In the description, numerous specific details such as logic implementations, opcodes, means to specify operands, resource partitioning/sharing/duplication implementations, types and interrelationships of system components, and logic partitioning/integration choices are set forth in order to provide a more thorough understanding of the present invention. It will be appreciated, however, by one skilled in the art that embodiments of the invention may be practiced without such specific details. In other instances, control structures, gate level circuits and full software instruction sequences have not been shown in detail in order not to obscure the embodiments of the invention. Those of ordinary skill in the art, with the included descriptions will be able to implement appropriate functionality without undue experimentation.
References in the specification to “one embodiment”, “an embodiment”, “an example embodiment”, etc., indicate that the embodiment described may include a particular feature, structure, or characteristic, but every embodiment may not necessarily include the particular feature, structure, or characteristic. Moreover, such phrases are not necessarily referring to the same embodiment. Further, when a particular feature, structure, or characteristic is described in connection with an embodiment, it is submitted that it is within the knowledge of one skilled in the art to affect such feature, structure, or characteristic in connection with other embodiments whether or not explicitly described.
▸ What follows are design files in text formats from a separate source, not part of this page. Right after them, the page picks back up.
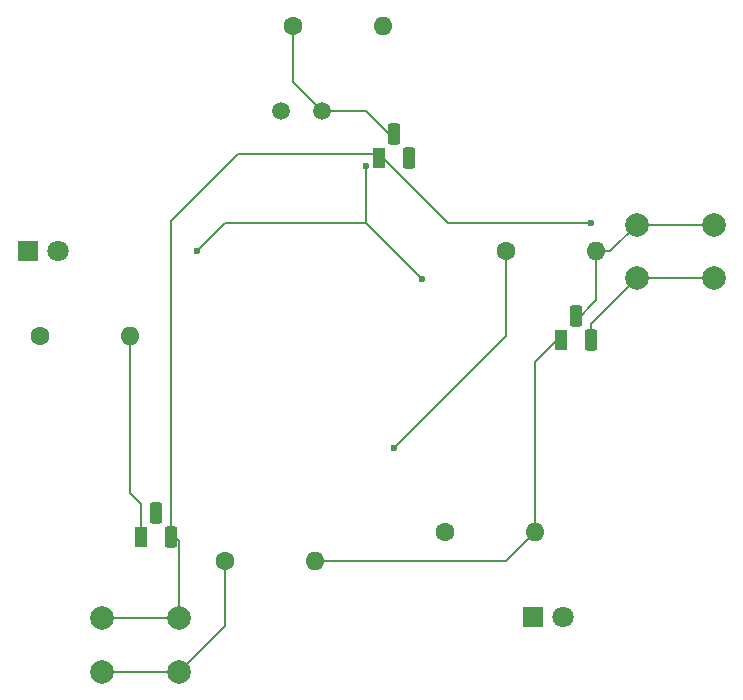
<source format=gbr>
%TF.GenerationSoftware,KiCad,Pcbnew,8.0.8*%
%TF.CreationDate,2025-06-30T13:56:02-06:00*%
%TF.ProjectId,SolderNunu,536f6c64-6572-44e7-956e-752e6b696361,rev?*%
%TF.SameCoordinates,Original*%
%TF.FileFunction,Copper,L1,Top*%
%TF.FilePolarity,Positive*%
%FSLAX46Y46*%
G04 Gerber Fmt 4.6, Leading zero omitted, Abs format (unit mm)*
G04 Created by KiCad (PCBNEW 8.0.8) date 2025-06-30 13:56:02*
%MOMM*%
%LPD*%
G01*
G04 APERTURE LIST*
G04 Aperture macros list*
%AMRoundRect*
0 Rectangle with rounded corners*
0 $1 Rounding radius*
0 $2 $3 $4 $5 $6 $7 $8 $9 X,Y pos of 4 corners*
0 Add a 4 corners polygon primitive as box body*
4,1,4,$2,$3,$4,$5,$6,$7,$8,$9,$2,$3,0*
0 Add four circle primitives for the rounded corners*
1,1,$1+$1,$2,$3*
1,1,$1+$1,$4,$5*
1,1,$1+$1,$6,$7*
1,1,$1+$1,$8,$9*
0 Add four rect primitives between the rounded corners*
20,1,$1+$1,$2,$3,$4,$5,0*
20,1,$1+$1,$4,$5,$6,$7,0*
20,1,$1+$1,$6,$7,$8,$9,0*
20,1,$1+$1,$8,$9,$2,$3,0*%
G04 Aperture macros list end*
%TA.AperFunction,ComponentPad*%
%ADD10C,1.600000*%
%TD*%
%TA.AperFunction,ComponentPad*%
%ADD11O,1.600000X1.600000*%
%TD*%
%TA.AperFunction,ComponentPad*%
%ADD12R,1.100000X1.800000*%
%TD*%
%TA.AperFunction,ComponentPad*%
%ADD13RoundRect,0.275000X-0.275000X-0.625000X0.275000X-0.625000X0.275000X0.625000X-0.275000X0.625000X0*%
%TD*%
%TA.AperFunction,ComponentPad*%
%ADD14R,1.800000X1.800000*%
%TD*%
%TA.AperFunction,ComponentPad*%
%ADD15C,1.800000*%
%TD*%
%TA.AperFunction,ComponentPad*%
%ADD16C,2.000000*%
%TD*%
%TA.AperFunction,ComponentPad*%
%ADD17C,1.500000*%
%TD*%
%TA.AperFunction,ViaPad*%
%ADD18C,0.600000*%
%TD*%
%TA.AperFunction,Conductor*%
%ADD19C,0.200000*%
%TD*%
G04 APERTURE END LIST*
D10*
%TO.P,R5,1*%
%TO.N,Net-(Q2-C)*%
X150018750Y-73818750D03*
D11*
%TO.P,R5,2*%
%TO.N,Net-(Q1-B)*%
X157638750Y-73818750D03*
%TD*%
D10*
%TO.P,R3,1*%
%TO.N,Net-(D2-K)*%
X144780000Y-97631250D03*
D11*
%TO.P,R3,2*%
%TO.N,Net-(Q1-C)*%
X152400000Y-97631250D03*
%TD*%
D12*
%TO.P,Q2,1,C*%
%TO.N,Net-(Q2-C)*%
X119062500Y-98031250D03*
D13*
%TO.P,Q2,2,B*%
%TO.N,Net-(Q2-B)*%
X120332500Y-95961250D03*
%TO.P,Q2,3,E*%
%TO.N,Net-(Q1-E)*%
X121602500Y-98031250D03*
%TD*%
D12*
%TO.P,Q3,1,C*%
%TO.N,Net-(Q1-E)*%
X139223750Y-65963750D03*
D13*
%TO.P,Q3,2,B*%
%TO.N,Net-(Q3-B)*%
X140493750Y-63893750D03*
%TO.P,Q3,3,E*%
%TO.N,Net-(BT1--)*%
X141763750Y-65963750D03*
%TD*%
D14*
%TO.P,D2,1,K*%
%TO.N,Net-(D2-K)*%
X152241250Y-104775000D03*
D15*
%TO.P,D2,2,A*%
%TO.N,Net-(BT1-+)*%
X154781250Y-104775000D03*
%TD*%
D10*
%TO.P,R1,1*%
%TO.N,Net-(Q3-B)*%
X131921250Y-54768750D03*
D11*
%TO.P,R1,2*%
%TO.N,Net-(BT1-+)*%
X139541250Y-54768750D03*
%TD*%
D16*
%TO.P,SW2,1,1*%
%TO.N,Net-(Q1-B)*%
X161056250Y-71568750D03*
X167556250Y-71568750D03*
%TO.P,SW2,2,2*%
%TO.N,Net-(Q1-E)*%
X161056250Y-76068750D03*
X167556250Y-76068750D03*
%TD*%
D10*
%TO.P,R6,1*%
%TO.N,Net-(Q2-B)*%
X126206250Y-100012500D03*
D11*
%TO.P,R6,2*%
%TO.N,Net-(Q1-C)*%
X133826250Y-100012500D03*
%TD*%
D17*
%TO.P,R4,1*%
%TO.N,Net-(BT1--)*%
X130968750Y-61912500D03*
%TO.P,R4,2*%
%TO.N,Net-(Q3-B)*%
X134368750Y-61912500D03*
%TD*%
D10*
%TO.P,R2,1*%
%TO.N,Net-(D1-K)*%
X110490000Y-80962500D03*
D11*
%TO.P,R2,2*%
%TO.N,Net-(Q2-C)*%
X118110000Y-80962500D03*
%TD*%
D16*
%TO.P,SW1,1,1*%
%TO.N,Net-(Q1-E)*%
X115812500Y-104906250D03*
X122312500Y-104906250D03*
%TO.P,SW1,2,2*%
%TO.N,Net-(Q2-B)*%
X115812500Y-109406250D03*
X122312500Y-109406250D03*
%TD*%
D12*
%TO.P,Q1,1,C*%
%TO.N,Net-(Q1-C)*%
X154622500Y-81362500D03*
D13*
%TO.P,Q1,2,B*%
%TO.N,Net-(Q1-B)*%
X155892500Y-79292500D03*
%TO.P,Q1,3,E*%
%TO.N,Net-(Q1-E)*%
X157162500Y-81362500D03*
%TD*%
D14*
%TO.P,D1,1,K*%
%TO.N,Net-(D1-K)*%
X109537500Y-73818750D03*
D15*
%TO.P,D1,2,A*%
%TO.N,Net-(BT1-+)*%
X112077500Y-73818750D03*
%TD*%
D18*
%TO.N,Net-(BT1-+)*%
X138112500Y-66563750D03*
%TO.N,Net-(Q2-C)*%
X140493750Y-90487500D03*
%TO.N,Net-(BT1-+)*%
X123825000Y-73818750D03*
X142875000Y-76200000D03*
%TO.N,Net-(Q1-E)*%
X157162500Y-71437500D03*
%TD*%
D19*
%TO.N,Net-(BT1-+)*%
X138112500Y-66563750D02*
X138112500Y-71437500D01*
%TO.N,Net-(Q2-C)*%
X150018750Y-80962500D02*
X150018750Y-73818750D01*
X140493750Y-90487500D02*
X150018750Y-80962500D01*
X118110000Y-94297500D02*
X118110000Y-80962500D01*
X119062500Y-95250000D02*
X118110000Y-94297500D01*
X119062500Y-97631250D02*
X119062500Y-95250000D01*
%TO.N,Net-(BT1-+)*%
X126206250Y-71437500D02*
X123825000Y-73818750D01*
X142875000Y-76200000D02*
X138112500Y-71437500D01*
X138112500Y-71437500D02*
X126206250Y-71437500D01*
%TO.N,Net-(Q1-B)*%
X157638750Y-77946250D02*
X155892500Y-79692500D01*
X158806250Y-73818750D02*
X157638750Y-73818750D01*
X167556250Y-71568750D02*
X161056250Y-71568750D01*
X161056250Y-71568750D02*
X158806250Y-73818750D01*
X157638750Y-73818750D02*
X157638750Y-77946250D01*
%TO.N,Net-(Q1-C)*%
X152400000Y-97631250D02*
X152400000Y-83185000D01*
X150018750Y-100012500D02*
X152400000Y-97631250D01*
X152400000Y-83185000D02*
X154622500Y-80962500D01*
X133826250Y-100012500D02*
X150018750Y-100012500D01*
%TO.N,Net-(Q1-E)*%
X121602500Y-97631250D02*
X122312500Y-98341250D01*
X121602500Y-71278750D02*
X121602500Y-97631250D01*
X127317500Y-65563750D02*
X121602500Y-71278750D01*
X157162500Y-79962500D02*
X161056250Y-76068750D01*
X122312500Y-104906250D02*
X115812500Y-104906250D01*
X139223750Y-65563750D02*
X127317500Y-65563750D01*
X122312500Y-98341250D02*
X122312500Y-104906250D01*
X161056250Y-76068750D02*
X167556250Y-76068750D01*
X139223750Y-65563750D02*
X145097500Y-71437500D01*
X145097500Y-71437500D02*
X157162500Y-71437500D01*
X157162500Y-80962500D02*
X157162500Y-79962500D01*
%TO.N,Net-(Q2-B)*%
X126206250Y-105512500D02*
X126206250Y-100012500D01*
X115812500Y-109406250D02*
X122312500Y-109406250D01*
X122312500Y-109406250D02*
X126206250Y-105512500D01*
%TO.N,Net-(Q3-B)*%
X138112500Y-61912500D02*
X140493750Y-64293750D01*
X131921250Y-54768750D02*
X131921250Y-59465000D01*
X134368750Y-61912500D02*
X138112500Y-61912500D01*
X131921250Y-59465000D02*
X134368750Y-61912500D01*
%TD*%
M02*

</source>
A number of figures show block diagrams of systems and apparatus for wireless communications in a drilling operations environment, in accordance with some embodiments of the invention. A number of figures show flow diagrams illustrating operations for wireless communications in a drilling operations environment, in accordance with some embodiments of the invention. The operations of the flow diagrams are described with references to the systems/apparatus shown in the block diagrams. However, it should be understood that the operations of the flow diagrams could be performed by embodiments of systems and apparatus other than those discussed with reference to the block diagrams, and embodiments discussed with reference to the systems/apparatus could perform operations different than those discussed with reference to the flow diagrams.
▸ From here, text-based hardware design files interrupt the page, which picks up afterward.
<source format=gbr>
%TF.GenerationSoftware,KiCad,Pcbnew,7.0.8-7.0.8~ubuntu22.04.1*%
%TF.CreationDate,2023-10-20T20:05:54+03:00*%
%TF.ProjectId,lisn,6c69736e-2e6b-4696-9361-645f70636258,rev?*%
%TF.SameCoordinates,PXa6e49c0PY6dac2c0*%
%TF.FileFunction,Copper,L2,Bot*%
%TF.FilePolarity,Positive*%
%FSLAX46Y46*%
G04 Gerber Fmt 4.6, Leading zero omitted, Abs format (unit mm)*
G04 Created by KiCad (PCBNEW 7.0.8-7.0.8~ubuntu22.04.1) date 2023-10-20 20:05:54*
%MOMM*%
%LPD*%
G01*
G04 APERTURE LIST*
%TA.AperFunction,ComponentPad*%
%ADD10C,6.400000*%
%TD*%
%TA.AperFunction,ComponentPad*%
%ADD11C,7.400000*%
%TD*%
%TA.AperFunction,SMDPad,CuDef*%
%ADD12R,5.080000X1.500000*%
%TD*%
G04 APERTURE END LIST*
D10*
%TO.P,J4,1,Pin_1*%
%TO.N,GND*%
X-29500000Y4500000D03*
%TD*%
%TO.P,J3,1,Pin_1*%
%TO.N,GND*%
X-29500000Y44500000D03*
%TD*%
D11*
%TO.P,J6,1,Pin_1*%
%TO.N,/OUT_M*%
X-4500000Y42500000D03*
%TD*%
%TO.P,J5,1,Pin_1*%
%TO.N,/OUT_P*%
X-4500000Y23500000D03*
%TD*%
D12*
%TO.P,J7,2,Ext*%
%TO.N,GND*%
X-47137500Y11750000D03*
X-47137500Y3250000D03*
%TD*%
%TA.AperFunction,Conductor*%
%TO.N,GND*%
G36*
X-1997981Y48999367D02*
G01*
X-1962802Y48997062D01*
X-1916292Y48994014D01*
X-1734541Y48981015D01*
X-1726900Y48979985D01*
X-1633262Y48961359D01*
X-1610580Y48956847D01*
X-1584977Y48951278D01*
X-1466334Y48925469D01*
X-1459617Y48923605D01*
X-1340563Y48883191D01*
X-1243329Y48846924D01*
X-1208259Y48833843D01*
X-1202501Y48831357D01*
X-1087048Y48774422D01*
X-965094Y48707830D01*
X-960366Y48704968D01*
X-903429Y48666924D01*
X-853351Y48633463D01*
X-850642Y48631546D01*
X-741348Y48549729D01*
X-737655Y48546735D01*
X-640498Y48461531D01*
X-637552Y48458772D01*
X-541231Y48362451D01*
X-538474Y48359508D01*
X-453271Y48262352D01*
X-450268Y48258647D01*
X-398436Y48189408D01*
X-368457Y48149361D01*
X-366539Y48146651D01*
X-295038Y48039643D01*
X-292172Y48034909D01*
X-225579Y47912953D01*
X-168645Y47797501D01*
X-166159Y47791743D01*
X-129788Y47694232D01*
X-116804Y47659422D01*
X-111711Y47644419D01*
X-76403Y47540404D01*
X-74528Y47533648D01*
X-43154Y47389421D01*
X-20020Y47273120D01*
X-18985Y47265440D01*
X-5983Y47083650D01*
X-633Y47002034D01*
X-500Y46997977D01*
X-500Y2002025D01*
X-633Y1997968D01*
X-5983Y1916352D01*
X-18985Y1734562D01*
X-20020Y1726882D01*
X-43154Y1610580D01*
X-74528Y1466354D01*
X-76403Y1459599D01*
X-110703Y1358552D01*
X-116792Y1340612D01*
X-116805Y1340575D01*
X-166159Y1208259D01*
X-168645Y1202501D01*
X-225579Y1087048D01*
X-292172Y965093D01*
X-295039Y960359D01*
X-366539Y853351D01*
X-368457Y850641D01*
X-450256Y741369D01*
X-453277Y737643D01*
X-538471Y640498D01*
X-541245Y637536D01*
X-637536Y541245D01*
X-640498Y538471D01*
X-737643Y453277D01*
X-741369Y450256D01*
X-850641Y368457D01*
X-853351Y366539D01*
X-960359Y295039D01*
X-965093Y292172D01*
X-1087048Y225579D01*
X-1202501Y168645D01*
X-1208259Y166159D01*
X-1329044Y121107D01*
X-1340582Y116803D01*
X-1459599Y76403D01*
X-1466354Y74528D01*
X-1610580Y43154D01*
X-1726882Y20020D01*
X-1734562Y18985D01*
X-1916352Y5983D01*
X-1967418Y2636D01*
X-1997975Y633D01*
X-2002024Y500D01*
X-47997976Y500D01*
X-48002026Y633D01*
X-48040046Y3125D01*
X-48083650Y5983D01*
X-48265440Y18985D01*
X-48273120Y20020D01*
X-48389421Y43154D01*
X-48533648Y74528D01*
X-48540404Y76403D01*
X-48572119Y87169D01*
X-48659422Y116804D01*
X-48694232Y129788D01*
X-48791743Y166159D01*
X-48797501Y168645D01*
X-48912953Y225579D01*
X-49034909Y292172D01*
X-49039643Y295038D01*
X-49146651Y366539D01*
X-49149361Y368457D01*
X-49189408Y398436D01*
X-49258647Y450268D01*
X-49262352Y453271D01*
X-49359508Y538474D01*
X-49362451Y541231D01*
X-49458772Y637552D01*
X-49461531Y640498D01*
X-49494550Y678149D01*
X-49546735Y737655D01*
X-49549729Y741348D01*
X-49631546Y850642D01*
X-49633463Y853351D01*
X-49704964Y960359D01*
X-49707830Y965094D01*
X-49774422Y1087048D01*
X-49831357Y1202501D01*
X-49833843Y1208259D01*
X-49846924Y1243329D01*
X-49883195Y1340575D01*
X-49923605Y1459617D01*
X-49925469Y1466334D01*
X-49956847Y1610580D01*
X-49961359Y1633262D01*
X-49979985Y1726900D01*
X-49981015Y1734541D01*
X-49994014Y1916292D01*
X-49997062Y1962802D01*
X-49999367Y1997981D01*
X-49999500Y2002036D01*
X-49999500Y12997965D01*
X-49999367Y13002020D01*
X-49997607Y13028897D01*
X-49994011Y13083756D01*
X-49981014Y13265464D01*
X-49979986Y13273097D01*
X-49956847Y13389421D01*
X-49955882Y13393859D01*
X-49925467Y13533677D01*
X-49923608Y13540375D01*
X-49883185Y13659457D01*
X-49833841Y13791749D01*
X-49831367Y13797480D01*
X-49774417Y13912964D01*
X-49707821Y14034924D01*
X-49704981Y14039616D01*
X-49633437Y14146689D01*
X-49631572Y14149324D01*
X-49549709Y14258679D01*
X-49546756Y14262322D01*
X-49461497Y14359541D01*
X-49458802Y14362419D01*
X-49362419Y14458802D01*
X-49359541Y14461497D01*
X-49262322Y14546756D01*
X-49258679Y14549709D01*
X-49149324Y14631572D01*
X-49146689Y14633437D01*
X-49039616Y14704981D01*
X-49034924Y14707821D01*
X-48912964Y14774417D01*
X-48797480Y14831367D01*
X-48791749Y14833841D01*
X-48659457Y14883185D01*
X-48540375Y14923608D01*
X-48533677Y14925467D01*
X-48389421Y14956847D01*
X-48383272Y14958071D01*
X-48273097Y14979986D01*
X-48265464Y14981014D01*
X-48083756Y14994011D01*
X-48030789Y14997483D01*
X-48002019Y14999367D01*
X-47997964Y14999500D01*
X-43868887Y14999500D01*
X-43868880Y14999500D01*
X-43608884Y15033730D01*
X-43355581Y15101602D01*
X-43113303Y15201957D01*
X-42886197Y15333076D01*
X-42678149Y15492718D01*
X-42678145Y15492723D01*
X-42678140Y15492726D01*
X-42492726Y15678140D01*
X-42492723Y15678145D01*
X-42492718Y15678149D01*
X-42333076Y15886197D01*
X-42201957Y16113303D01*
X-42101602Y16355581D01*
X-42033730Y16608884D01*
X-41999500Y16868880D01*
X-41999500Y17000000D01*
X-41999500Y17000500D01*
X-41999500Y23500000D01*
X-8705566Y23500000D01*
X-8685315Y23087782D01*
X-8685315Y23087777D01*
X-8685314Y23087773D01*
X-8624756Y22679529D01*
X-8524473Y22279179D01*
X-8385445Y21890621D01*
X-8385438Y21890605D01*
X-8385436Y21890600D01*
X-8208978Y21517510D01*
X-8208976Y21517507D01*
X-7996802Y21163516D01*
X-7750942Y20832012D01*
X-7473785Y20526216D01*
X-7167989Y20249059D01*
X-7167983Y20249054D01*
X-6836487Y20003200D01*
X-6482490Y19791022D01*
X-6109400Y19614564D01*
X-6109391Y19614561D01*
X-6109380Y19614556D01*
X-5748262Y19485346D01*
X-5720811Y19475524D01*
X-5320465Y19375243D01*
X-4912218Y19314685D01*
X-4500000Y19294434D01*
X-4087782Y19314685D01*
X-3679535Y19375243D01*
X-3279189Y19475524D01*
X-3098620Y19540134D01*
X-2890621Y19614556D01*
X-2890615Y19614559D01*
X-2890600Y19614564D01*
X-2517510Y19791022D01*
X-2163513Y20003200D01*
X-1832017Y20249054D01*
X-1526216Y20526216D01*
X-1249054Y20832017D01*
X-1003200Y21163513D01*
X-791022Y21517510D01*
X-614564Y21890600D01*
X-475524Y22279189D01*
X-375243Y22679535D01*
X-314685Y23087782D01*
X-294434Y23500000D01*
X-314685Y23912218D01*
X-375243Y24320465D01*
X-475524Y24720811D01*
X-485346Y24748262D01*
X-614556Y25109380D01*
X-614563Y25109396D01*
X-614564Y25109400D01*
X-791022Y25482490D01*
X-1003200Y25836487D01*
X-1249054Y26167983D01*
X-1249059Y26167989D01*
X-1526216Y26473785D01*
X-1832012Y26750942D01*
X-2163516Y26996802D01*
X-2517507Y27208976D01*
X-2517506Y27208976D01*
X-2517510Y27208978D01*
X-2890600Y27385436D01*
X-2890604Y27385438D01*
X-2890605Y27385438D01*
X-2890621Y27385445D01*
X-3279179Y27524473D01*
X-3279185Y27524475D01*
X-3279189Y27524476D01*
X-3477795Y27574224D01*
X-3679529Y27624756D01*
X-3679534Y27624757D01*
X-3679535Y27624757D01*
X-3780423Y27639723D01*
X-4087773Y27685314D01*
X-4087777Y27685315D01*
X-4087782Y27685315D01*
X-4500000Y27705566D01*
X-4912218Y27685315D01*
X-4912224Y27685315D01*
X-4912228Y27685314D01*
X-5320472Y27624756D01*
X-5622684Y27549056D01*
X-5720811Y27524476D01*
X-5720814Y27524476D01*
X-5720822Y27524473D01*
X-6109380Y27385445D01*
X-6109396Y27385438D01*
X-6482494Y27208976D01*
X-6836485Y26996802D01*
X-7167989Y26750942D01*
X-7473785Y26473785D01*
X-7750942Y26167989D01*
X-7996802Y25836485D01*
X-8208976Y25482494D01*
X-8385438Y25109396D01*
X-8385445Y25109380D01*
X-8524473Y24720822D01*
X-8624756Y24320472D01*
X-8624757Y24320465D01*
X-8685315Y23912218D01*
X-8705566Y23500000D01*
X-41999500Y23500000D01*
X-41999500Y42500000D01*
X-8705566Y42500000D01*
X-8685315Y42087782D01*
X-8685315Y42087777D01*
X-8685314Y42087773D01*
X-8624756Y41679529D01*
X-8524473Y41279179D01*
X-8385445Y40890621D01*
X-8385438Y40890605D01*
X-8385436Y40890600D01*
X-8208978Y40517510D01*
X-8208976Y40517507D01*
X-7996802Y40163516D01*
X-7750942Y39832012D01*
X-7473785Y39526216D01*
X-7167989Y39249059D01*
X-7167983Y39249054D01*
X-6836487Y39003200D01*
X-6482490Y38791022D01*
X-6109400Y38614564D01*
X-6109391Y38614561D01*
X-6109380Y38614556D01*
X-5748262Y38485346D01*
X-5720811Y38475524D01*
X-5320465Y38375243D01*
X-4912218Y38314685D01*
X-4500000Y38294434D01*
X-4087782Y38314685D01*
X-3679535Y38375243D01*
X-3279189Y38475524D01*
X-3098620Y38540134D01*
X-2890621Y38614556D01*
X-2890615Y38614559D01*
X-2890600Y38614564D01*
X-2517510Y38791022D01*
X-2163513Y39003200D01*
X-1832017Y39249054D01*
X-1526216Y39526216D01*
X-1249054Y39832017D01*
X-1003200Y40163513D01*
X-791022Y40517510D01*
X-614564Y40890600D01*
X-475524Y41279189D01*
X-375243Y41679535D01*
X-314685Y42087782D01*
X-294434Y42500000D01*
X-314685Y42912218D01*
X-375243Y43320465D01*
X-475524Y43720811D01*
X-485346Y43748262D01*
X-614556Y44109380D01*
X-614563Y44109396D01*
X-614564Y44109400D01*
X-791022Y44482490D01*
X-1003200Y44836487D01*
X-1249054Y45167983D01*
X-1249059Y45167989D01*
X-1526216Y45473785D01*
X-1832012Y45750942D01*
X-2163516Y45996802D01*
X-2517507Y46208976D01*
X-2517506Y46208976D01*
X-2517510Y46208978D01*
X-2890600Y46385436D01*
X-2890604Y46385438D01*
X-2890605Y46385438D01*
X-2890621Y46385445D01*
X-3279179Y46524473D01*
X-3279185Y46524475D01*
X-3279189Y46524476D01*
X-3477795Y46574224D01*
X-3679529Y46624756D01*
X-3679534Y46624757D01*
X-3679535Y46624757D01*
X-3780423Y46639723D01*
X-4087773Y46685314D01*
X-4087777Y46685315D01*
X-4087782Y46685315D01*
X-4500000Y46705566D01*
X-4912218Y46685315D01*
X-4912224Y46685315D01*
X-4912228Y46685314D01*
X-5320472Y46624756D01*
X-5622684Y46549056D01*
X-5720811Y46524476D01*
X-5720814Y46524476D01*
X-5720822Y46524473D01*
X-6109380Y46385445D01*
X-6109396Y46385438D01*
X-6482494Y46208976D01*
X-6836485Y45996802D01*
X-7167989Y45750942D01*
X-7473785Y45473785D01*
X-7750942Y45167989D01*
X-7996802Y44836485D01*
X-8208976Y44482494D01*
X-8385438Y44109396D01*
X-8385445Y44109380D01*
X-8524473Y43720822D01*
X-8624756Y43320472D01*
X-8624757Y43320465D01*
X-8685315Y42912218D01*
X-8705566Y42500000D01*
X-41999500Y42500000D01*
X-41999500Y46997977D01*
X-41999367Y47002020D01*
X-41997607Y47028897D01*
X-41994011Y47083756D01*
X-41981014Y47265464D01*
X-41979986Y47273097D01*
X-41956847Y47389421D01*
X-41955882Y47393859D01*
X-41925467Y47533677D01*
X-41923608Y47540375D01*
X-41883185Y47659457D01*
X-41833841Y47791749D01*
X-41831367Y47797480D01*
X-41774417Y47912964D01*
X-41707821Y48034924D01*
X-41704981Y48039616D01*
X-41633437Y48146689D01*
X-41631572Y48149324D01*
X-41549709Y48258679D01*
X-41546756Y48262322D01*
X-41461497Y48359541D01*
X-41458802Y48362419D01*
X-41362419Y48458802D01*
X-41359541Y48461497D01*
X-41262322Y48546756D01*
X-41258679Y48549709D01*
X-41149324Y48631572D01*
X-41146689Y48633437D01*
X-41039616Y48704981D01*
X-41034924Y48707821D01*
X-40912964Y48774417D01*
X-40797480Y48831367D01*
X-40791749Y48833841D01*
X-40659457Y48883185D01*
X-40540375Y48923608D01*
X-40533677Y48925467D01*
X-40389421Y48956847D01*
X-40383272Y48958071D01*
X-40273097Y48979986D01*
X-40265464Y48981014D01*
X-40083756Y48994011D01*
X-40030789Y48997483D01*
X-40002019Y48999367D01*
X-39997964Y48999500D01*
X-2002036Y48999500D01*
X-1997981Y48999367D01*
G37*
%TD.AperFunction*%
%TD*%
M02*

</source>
In view of the wide variety of permutations to the embodiments described herein, this detailed description is intended to be illustrative only, and should not be taken as limiting the scope of the invention. What is claimed as the invention, therefore, is all such modifications as may come within the scope and spirit of the following claims and equivalents thereto. Therefore, the specification and drawings are to be regarded in an illustrative rather than a restrictive sense.